What to do:
Below are entries. Copy exactly the lines running from the line that holds "1. Внести в" to the line that holds "пароля, зарегистрируйтесь.", with both ends included.

Dataset records:
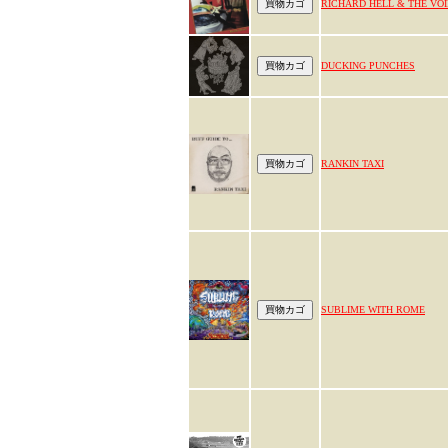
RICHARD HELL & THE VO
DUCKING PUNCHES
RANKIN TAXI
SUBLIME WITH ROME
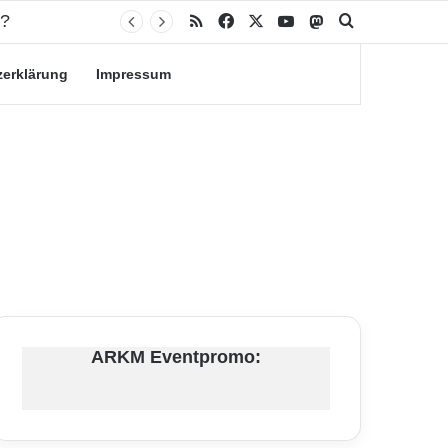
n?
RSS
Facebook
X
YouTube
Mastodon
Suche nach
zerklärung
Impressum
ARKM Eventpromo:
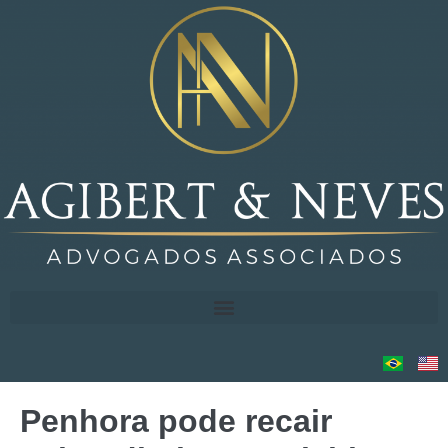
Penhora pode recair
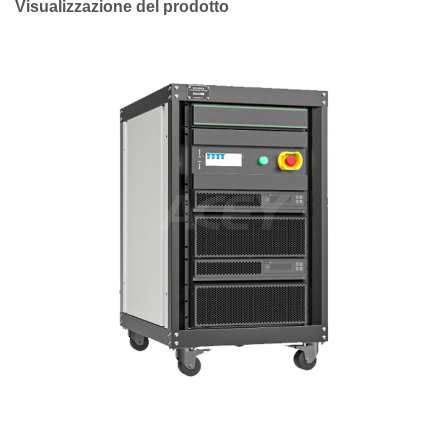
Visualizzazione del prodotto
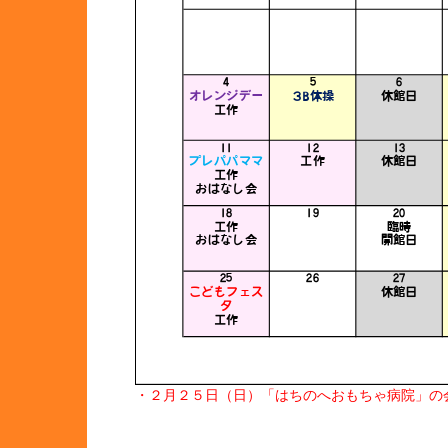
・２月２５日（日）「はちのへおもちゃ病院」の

--

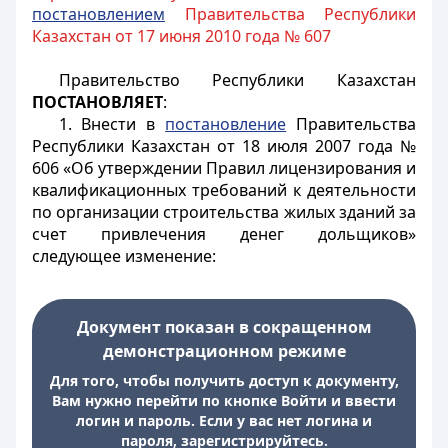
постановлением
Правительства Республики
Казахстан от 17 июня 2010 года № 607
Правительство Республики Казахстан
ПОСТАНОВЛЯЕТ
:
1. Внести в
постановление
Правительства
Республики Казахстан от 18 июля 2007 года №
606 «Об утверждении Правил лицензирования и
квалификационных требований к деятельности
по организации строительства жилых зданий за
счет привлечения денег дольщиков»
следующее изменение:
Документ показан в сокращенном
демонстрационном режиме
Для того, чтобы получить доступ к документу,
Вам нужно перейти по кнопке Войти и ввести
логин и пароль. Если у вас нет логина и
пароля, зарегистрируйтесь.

Response box:
1. Внести в
постановление
Правительства
Республики Казахстан от 18 июля 2007 года №
606 «Об утверждении Правил лицензирования и
квалификационных требований к деятельности
по организации строительства жилых зданий за
счет привлечения денег дольщиков»
следующее изменение:
Документ показан в сокращенном
демонстрационном режиме
Для того, чтобы получить доступ к документу,
Вам нужно перейти по кнопке Войти и ввести
логин и пароль. Если у вас нет логина и
пароля, зарегистрируйтесь.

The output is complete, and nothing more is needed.